▸ **Required actions**:
1: From the Ashwin Sanghi interview below, set down the passage from "In this interview, with" up to and including "an unanswered question.".
2: Translate this sentence from the Ashwin Sanghi interview below into Spanish: "The primary difference lies in the elements that cause the thrill."
3: Decide whether each statement agrees with the Ashwin Sanghi interview below, answering yes or no and quoting the words of the interview that settle it.
(a) Forbes India placed Sanghi in its Celebrity India 100 rankings in 2013.
(b) Private India came out in July 2015.
(c) In a historical or mythological thriller, the thrill comes from an unanswered question.

Ashwin Sanghi, an entrepreneur by profession, is also one of India's highest-selling English authors. His books titled Chanakya's Chant went on to win the Crossword Vodafone popular choice award and UTV-Disney acquired the movie rights to the book. Forbes India ranked Sanghi in its Celebrity India 100 rankings in 2013. Sanghi signed an agreement with the world's bestselling thriller author James Patterson to write an India-based mystery titled Private India which released in July 2014.

Fiction writer James Patterson (L) and Ashwin SanghiPatterson, largely known for his series about fictional psychologist Alex Cross, has written 69 novels since 1976. He has had 19 consecutive #1NewYork Times bestselling novels and holds The New York Times record for most bestselling hardcover fiction titles by a single author (76), which is also a Guinness World Record. Patterson's awards include the Edgar Award, the BCA Mystery Guild'sThriller of the Year,the International Thriller of the Year award and the Children's Choice Book Award for Author of the Year.

In this interview, with Swetha Amit, Sanghi talks about Private India and the  challenges of co-authoring the book.

From writing mythology and historical fiction, how was the transition to authoring a crime thriller?
A sandwich is a sandwich even though the filling may differ. Thrillers should hook the reader and force him or her to turn the page, producing a thrilling sensation at appropriate points in the story. In that sense, a crime thriller is not very different to a mythological or historical thriller. The primary difference lies in the elements that cause the thrill. In a historical/mythological thriller, the thrill comes from a revelation. In a crime thriller, the thrill comes from an unanswered question.

▸ **Data**:
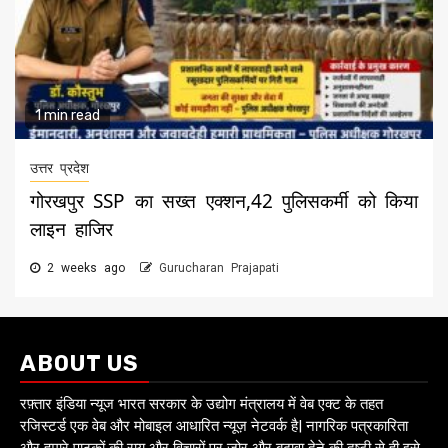
1 min read
उत्तर प्रदेश
गोरखपुर SSP का सख्त एक्शन,42 पुलिसकर्मी को किया
लाइन हाजिर
2 weeks ago
Gurucharan Prajapati
ABOUT US
रफ़्तार इंडिया न्यूज भारत सरकार के उद्योग मंत्रालय में वेब एक्ट के तहत
रजिस्टर्ड एक वेब और मोबाइल आधारित न्यूज़ नेटवर्क है| नागरिक पत्रकारिता
और हमारे पाठकों की राय और विचारों पर जोर और बढ़ावा देने की दृष्टी से ही इसे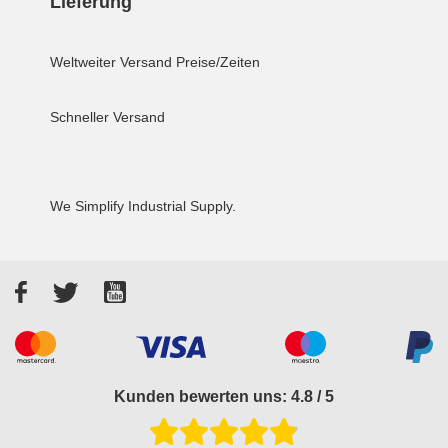
Lieferung
Weltweiter Versand
Preise/Zeiten
Schneller Versand
We Simplify Industrial Supply.
Facebook
Twitter
YouTube
Akzeptierte Zahlungsarten
Kunden bewerten uns: 4.8 / 5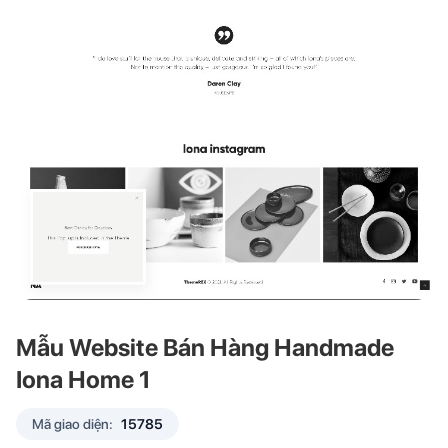
Mẫu Website Bán Hàng Handmade
Iona Home 1
Mã giao diện:
15785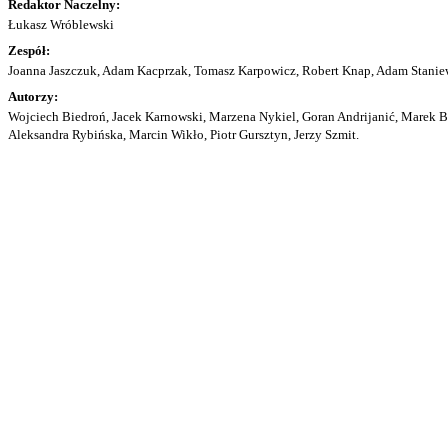
Redaktor Naczelny:
Łukasz Wróblewski
Zespół:
Joanna Jaszczuk, Adam Kacprzak, Tomasz Karpowicz, Robert Knap, Adam Staniew
Autorzy:
Wojciech Biedroń, Jacek Karnowski, Marzena Nykiel, Goran Andrijanić, Marek Bu
Aleksandra Rybińska, Marcin Wikło, Piotr Gursztyn, Jerzy Szmit.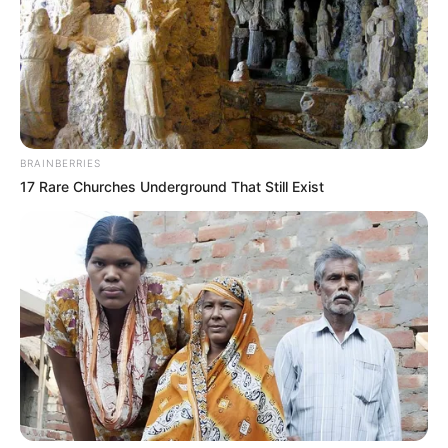
EMERGENCIAS POR LLUVIAS
FUERTES LLUVIAS
VIA AL LLANO
LIGA BETPLAY
METRO DE MEDELLÍN
CORTES DE LUZ
CORTES DE AGUA
FENÓMENO DEL NIÑO
BRAINBERRIES
17 Rare Churches Underground That Still Exist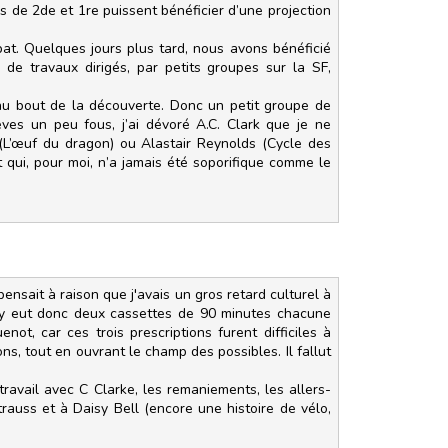
es de 2de et 1re puissent bénéficier d’une projection
bat. Quelques jours plus tard, nous avons bénéficié
de travaux dirigés, par petits groupes sur la SF,
 au bout de la découverte. Donc un petit groupe de
ves un peu fous, j’ai dévoré A.C. Clark que je ne
(L’œuf du dragon) ou Alastair Reynolds (Cycle des
t qui, pour moi, n’a jamais été soporifique comme le
ensait à raison que j'avais un gros retard culturel à
Il y eut donc deux cassettes de 90 minutes chacune
ot, car ces trois prescriptions furent difficiles à
s, tout en ouvrant le champ des possibles. Il fallut
 travail avec C Clarke, les remaniements, les allers-
Strauss et à Daisy Bell (encore une histoire de vélo,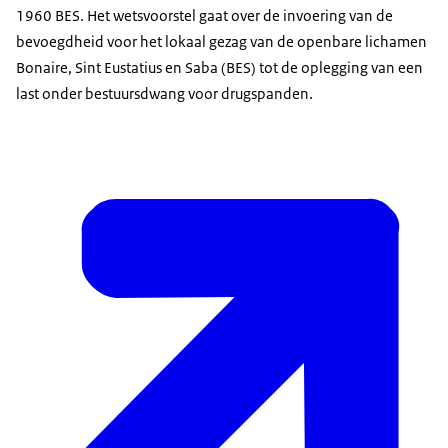
1960 BES. Het wetsvoorstel gaat over de invoering van de
bevoegdheid voor het lokaal gezag van de openbare lichamen
Bonaire, Sint Eustatius en Saba (BES) tot de oplegging van een
last onder bestuursdwang voor drugspanden.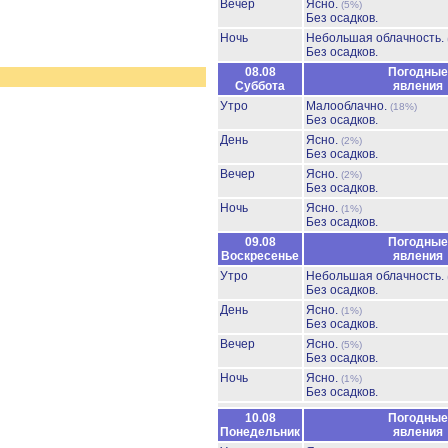
Вечер
Ясно.
(5%)
Без осадков.
Ночь
Небольшая облачность.
Без осадков.
08.08
Погодные
Суббота
явления
Утро
Малооблачно.
(18%)
Без осадков.
День
Ясно.
(2%)
Без осадков.
Вечер
Ясно.
(2%)
Без осадков.
Ночь
Ясно.
(1%)
Без осадков.
09.08
Погодные
Воскресенье
явления
Утро
Небольшая облачность.
Без осадков.
День
Ясно.
(1%)
Без осадков.
Вечер
Ясно.
(5%)
Без осадков.
Ночь
Ясно.
(1%)
Без осадков.
10.08
Погодные
Понедельник
явления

▸ **Solved tasks**:
1:
In this interview, with Swetha Amit, Sanghi talks about Private India and the  challenges of co-authoring the book.

From writing mythology and historical fiction, how was the transition to authoring a crime thriller?
A sandwich is a sandwich even though the filling may differ. Thrillers should hook the reader and force him or her to turn the page, producing a thrilling sensation at appropriate points in the story. In that sense, a crime thriller is not very different to a mythological or historical thriller. The primary difference lies in the elements that cause the thrill. In a historical/mythological thriller, the thrill comes from a revelation. In a crime thriller, the thrill comes from an unanswered question.

2: La principal diferencia radica en los elementos que provocan la emoción.

3:
(a) Yes: "Forbes India ranked Sanghi in its Celebrity India 100 rankings in 2013."
(b) No: "which released in July 2014"
(c) No: "In a historical/mythological thriller, the thrill comes from a revelation."